J Hosp Infect. 1993 Mar;23(3):229-42. doi: 10.1016/0195-6701(93)90028-x.
Eight selective surveillance methods were compared with a reference method for their ability to detect hospital infections in patients was also assessed. In the reference method, case records were reviewed three times a week, and during the 11-month period of study, 668 infections were identified amongst 3326 patients. Three hundred and thirty-eight were community acquired infections (CAI) and 330 were hospital acquired infections (HAI). The time for data collection was 18.1 h per 100 beds per week. Of the selective surveillance methods, those based on the review of treatment and temperature charts detected the highest proportion (70%) of CAI; and the review of microbiology reports with regular ward liaison identified the highest proportion (71%) of HAI. The time for data collection in the eight methods ranged from 1.2 h per 100 beds per week to 6.5 h per 100 beds per week. After considering the sensitivity for identifying patients with HAI and time for data collection, the review of microbiology reports with regular ward liaison was judged to be an effective and efficient method of surveillance.
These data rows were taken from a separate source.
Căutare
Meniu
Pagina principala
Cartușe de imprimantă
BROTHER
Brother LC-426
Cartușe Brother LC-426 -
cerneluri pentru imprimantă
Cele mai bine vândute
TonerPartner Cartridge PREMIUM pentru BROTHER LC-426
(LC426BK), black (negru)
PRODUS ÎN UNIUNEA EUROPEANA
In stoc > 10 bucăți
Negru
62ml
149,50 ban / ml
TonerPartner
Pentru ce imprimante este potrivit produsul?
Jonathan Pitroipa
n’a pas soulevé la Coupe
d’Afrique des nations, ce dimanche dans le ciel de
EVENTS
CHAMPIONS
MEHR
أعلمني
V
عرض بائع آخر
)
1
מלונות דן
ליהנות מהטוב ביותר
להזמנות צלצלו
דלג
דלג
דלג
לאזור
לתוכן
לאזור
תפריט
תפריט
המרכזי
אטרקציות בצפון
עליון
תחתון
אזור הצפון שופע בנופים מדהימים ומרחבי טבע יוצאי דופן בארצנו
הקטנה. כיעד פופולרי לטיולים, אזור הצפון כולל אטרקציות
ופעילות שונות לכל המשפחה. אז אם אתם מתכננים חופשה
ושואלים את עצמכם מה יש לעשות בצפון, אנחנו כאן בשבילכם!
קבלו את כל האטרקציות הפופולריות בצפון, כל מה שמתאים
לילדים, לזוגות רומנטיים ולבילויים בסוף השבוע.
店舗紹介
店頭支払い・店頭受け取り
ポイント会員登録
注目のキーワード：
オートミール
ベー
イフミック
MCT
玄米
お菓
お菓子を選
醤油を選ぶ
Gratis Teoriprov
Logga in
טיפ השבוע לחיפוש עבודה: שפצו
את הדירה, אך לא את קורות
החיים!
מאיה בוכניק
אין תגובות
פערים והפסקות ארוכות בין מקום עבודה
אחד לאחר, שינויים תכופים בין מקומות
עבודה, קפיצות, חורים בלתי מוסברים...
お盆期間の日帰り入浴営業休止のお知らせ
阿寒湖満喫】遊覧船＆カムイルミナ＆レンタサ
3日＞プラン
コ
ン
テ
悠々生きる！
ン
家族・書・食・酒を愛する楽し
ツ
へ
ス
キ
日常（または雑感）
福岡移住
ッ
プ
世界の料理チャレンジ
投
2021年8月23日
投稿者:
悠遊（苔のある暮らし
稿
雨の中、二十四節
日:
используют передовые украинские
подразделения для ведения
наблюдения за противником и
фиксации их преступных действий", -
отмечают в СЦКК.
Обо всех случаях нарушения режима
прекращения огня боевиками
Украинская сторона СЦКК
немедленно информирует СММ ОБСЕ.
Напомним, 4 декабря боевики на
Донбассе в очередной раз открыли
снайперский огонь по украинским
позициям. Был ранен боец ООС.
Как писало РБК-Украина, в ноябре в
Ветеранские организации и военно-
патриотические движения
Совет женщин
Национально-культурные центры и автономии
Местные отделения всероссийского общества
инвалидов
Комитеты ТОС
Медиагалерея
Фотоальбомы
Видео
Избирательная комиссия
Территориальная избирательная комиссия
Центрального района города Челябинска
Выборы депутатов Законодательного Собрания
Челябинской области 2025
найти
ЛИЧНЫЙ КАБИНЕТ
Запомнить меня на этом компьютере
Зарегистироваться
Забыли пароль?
将八种选择性监测方法与一种参考方法进行了比较,评估了它们检测患者医院感染的能力。在参考方法中,每周对病例记录进行三次审查,在为期11个月的研究期间,在3326名患者中发现了668例感染。其中338例为社区获得性感染(CAI),330例为医院获得性感染(HAI)。每周每100张床位的数据收集时间为18.1小时。在选择性监测方法中,基于治疗和体温图表审查的方法检测到的CAI比例最高(70%);通过定期病房联络审查微生物学报告确定的HAI比例最高(71%)。这八种方法的数据收集时间从每周每100张床位1.2小时到每周每100张床位6.5小时不等。在考虑识别HAI患者的敏感性和数据收集时间后,通过定期病房联络审查微生物学报告被认为是一种有效且高效的监测方法。